◆ EXERCISE REQUIREMENTS ◆
Copy the listing below word for word, starting at the line containing "class: Magnoliopsida" and continuing through the end of the listing.

◆ SUPPLIED MATERIAL ◆
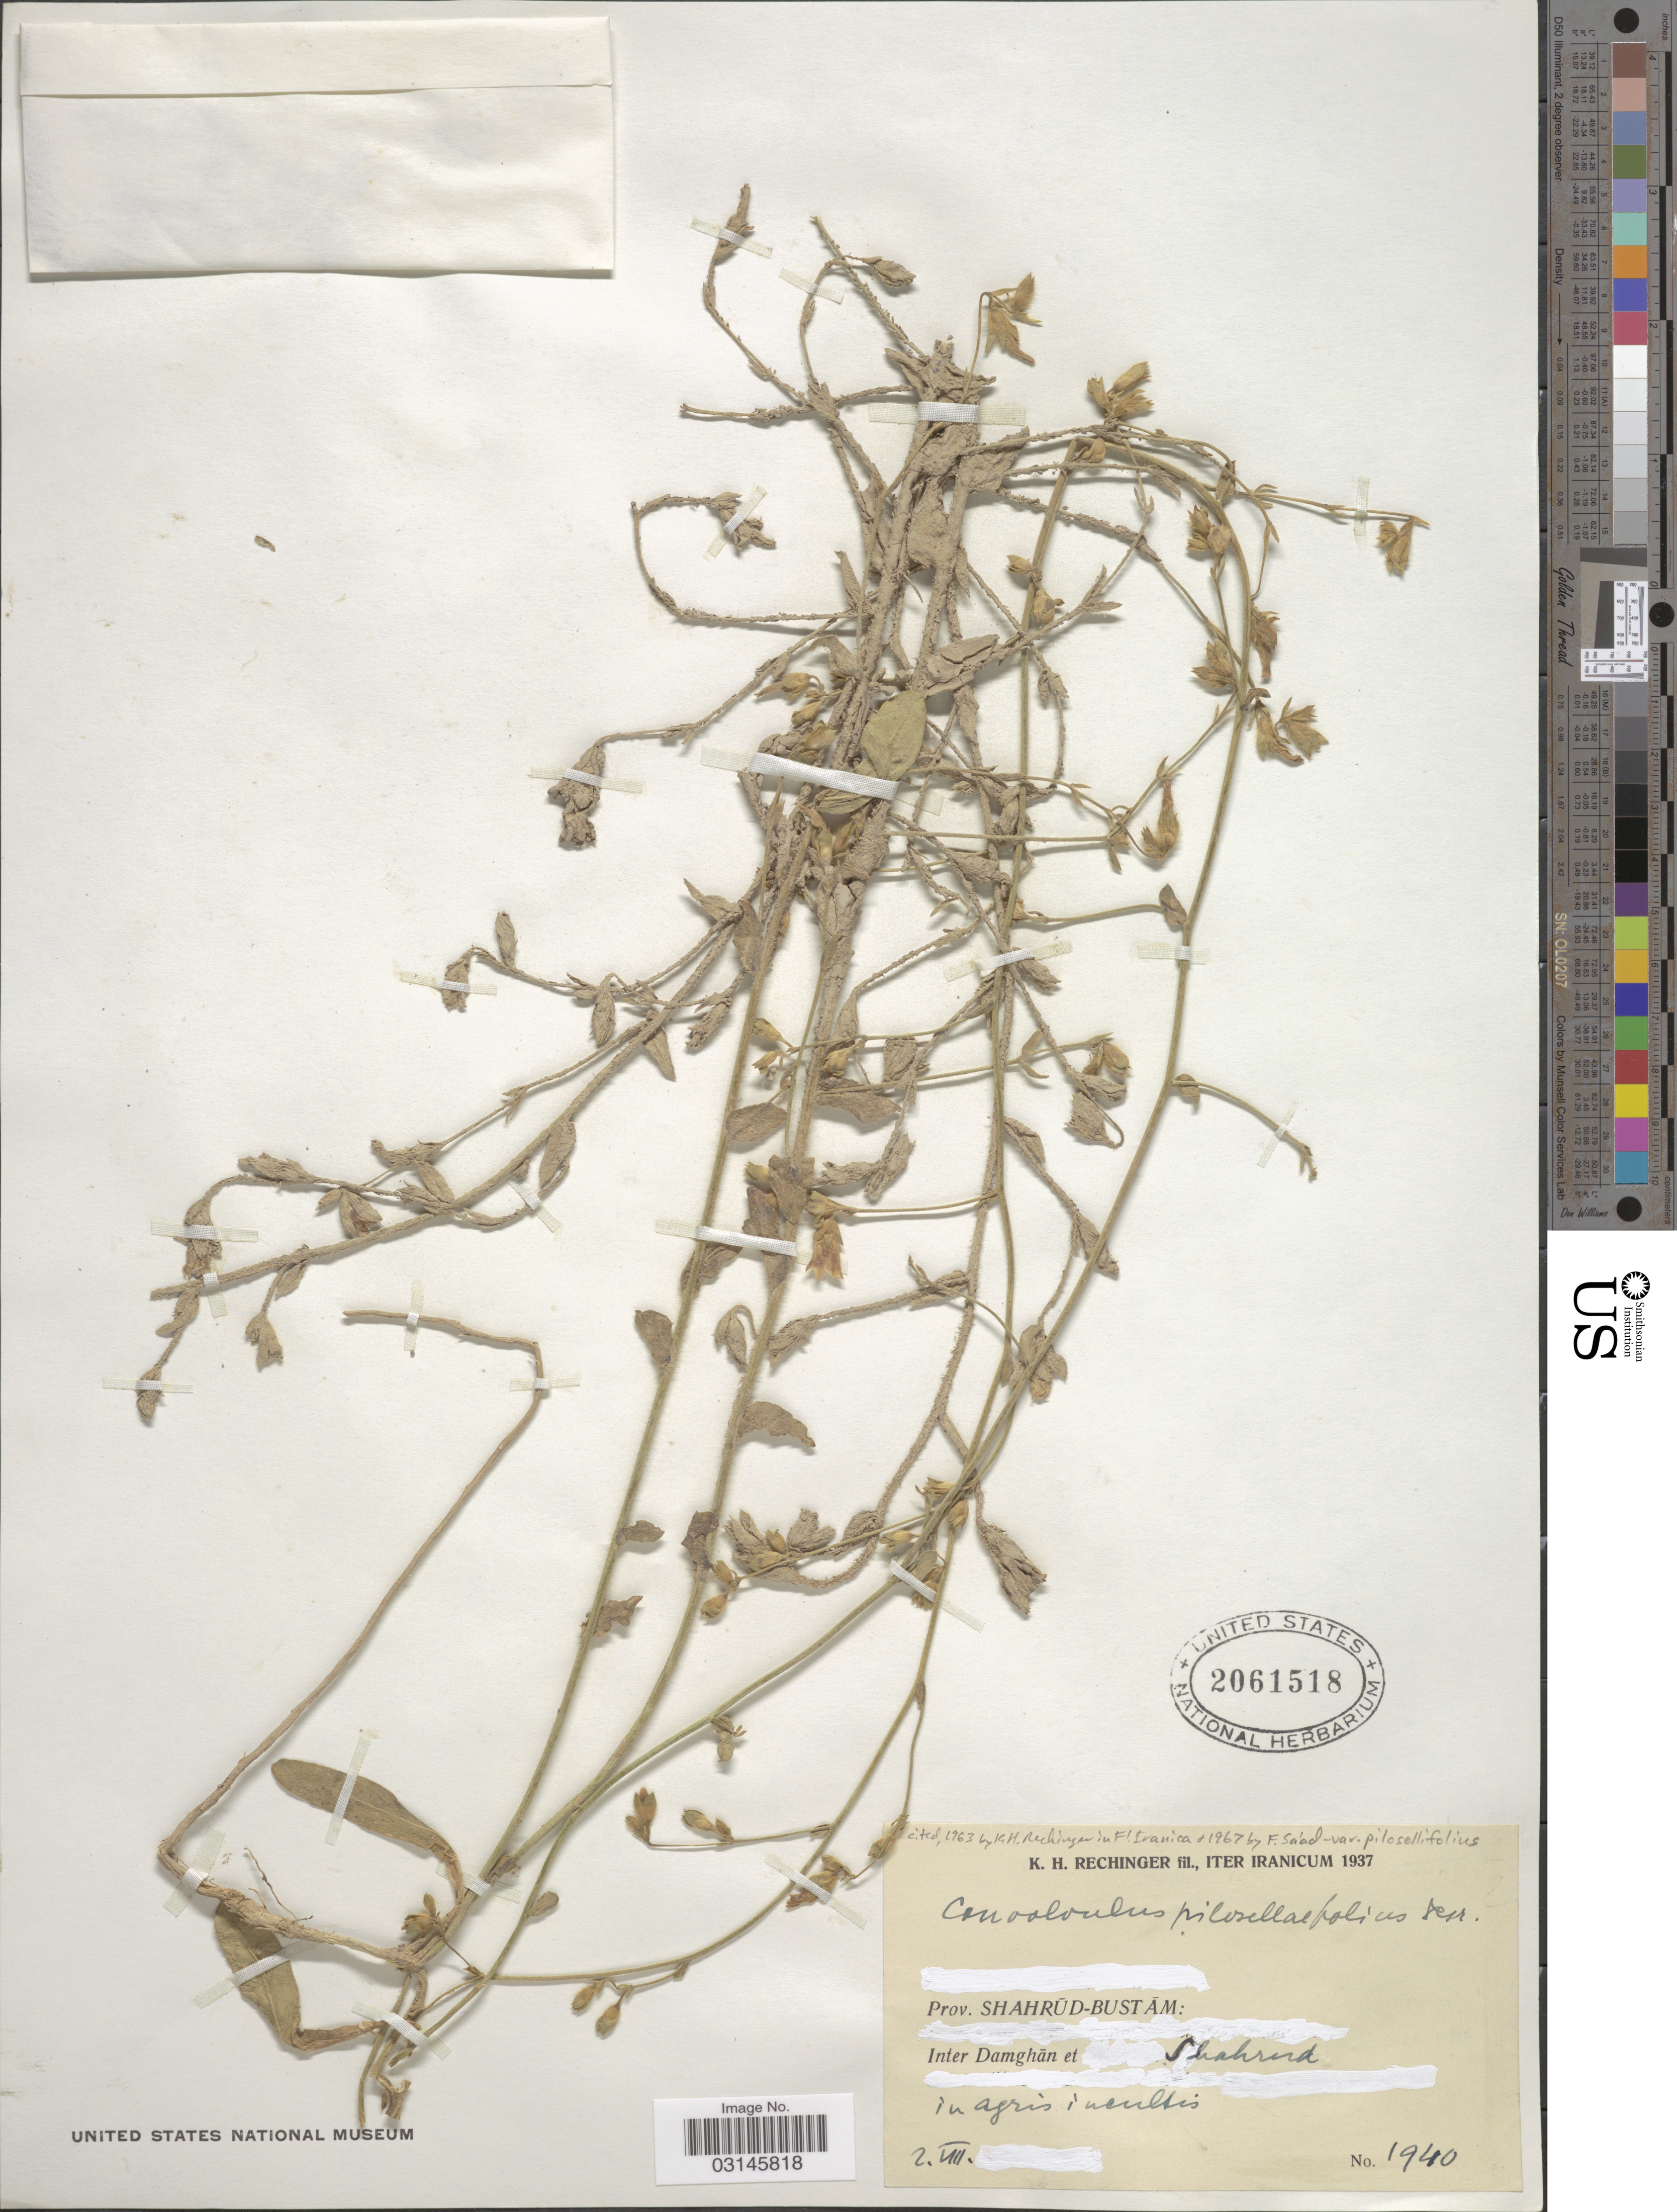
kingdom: Plantae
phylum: Tracheophyta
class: Magnoliopsida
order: Solanales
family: Convolvulaceae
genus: Convolvulus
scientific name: Convolvulus pilosellifolius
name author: Desr.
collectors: K. H. Rechinger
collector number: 1940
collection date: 1937-08-02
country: Iran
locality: Iter Iranicum, Prov. Shahrud-Bustam: Inter Damghan et Shahrud.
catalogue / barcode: US 2061518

◆ COMPLETE RESPONSE ◆
class: Magnoliopsida
order: Solanales
family: Convolvulaceae
genus: Convolvulus
scientific name: Convolvulus pilosellifolius
name author: Desr.
collectors: K. H. Rechinger
collector number: 1940
collection date: 1937-08-02
country: Iran
locality: Iter Iranicum, Prov. Shahrud-Bustam: Inter Damghan et Shahrud.
catalogue / barcode: US 2061518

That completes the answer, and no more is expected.